Reproduce exactly, with no other output, every line of the data below from the line containing "FE-109, label: 작업 -> 기능" to the end, inclusive.

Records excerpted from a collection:
=== Begin Enclosure ===

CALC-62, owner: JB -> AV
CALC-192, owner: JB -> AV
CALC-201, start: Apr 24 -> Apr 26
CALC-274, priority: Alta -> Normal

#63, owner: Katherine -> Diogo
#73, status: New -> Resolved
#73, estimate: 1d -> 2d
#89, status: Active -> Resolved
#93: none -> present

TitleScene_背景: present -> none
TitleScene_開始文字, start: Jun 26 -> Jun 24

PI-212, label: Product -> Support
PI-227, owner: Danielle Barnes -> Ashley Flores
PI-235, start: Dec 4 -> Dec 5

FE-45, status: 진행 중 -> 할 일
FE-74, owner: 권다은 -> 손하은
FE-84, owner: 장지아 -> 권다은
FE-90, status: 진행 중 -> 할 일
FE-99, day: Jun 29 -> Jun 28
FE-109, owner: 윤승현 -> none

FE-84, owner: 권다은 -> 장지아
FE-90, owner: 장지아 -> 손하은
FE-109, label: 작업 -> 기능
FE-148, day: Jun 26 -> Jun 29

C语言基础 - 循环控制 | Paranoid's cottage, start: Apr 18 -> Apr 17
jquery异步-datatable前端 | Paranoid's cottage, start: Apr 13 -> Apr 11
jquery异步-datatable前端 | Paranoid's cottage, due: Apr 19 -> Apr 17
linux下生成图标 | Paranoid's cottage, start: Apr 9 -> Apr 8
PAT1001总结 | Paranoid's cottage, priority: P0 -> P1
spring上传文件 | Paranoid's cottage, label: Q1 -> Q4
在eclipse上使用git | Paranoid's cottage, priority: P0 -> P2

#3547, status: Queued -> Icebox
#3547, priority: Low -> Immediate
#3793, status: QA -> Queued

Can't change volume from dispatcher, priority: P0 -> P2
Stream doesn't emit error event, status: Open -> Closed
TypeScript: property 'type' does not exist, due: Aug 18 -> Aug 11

=== End Enclosure ===

= Written reply =
FE-109, label: 작업 -> 기능
FE-148, day: Jun 26 -> Jun 29

C语言基础 - 循环控制 | Paranoid's cottage, start: Apr 18 -> Apr 17
jquery异步-datatable前端 | Paranoid's cottage, start: Apr 13 -> Apr 11
jquery异步-datatable前端 | Paranoid's cottage, due: Apr 19 -> Apr 17
linux下生成图标 | Paranoid's cottage, start: Apr 9 -> Apr 8
PAT1001总结 | Paranoid's cottage, priority: P0 -> P1
spring上传文件 | Paranoid's cottage, label: Q1 -> Q4
在eclipse上使用git | Paranoid's cottage, priority: P0 -> P2

#3547, status: Queued -> Icebox
#3547, priority: Low -> Immediate
#3793, status: QA -> Queued

Can't change volume from dispatcher, priority: P0 -> P2
Stream doesn't emit error event, status: Open -> Closed
TypeScript: property 'type' does not exist, due: Aug 18 -> Aug 11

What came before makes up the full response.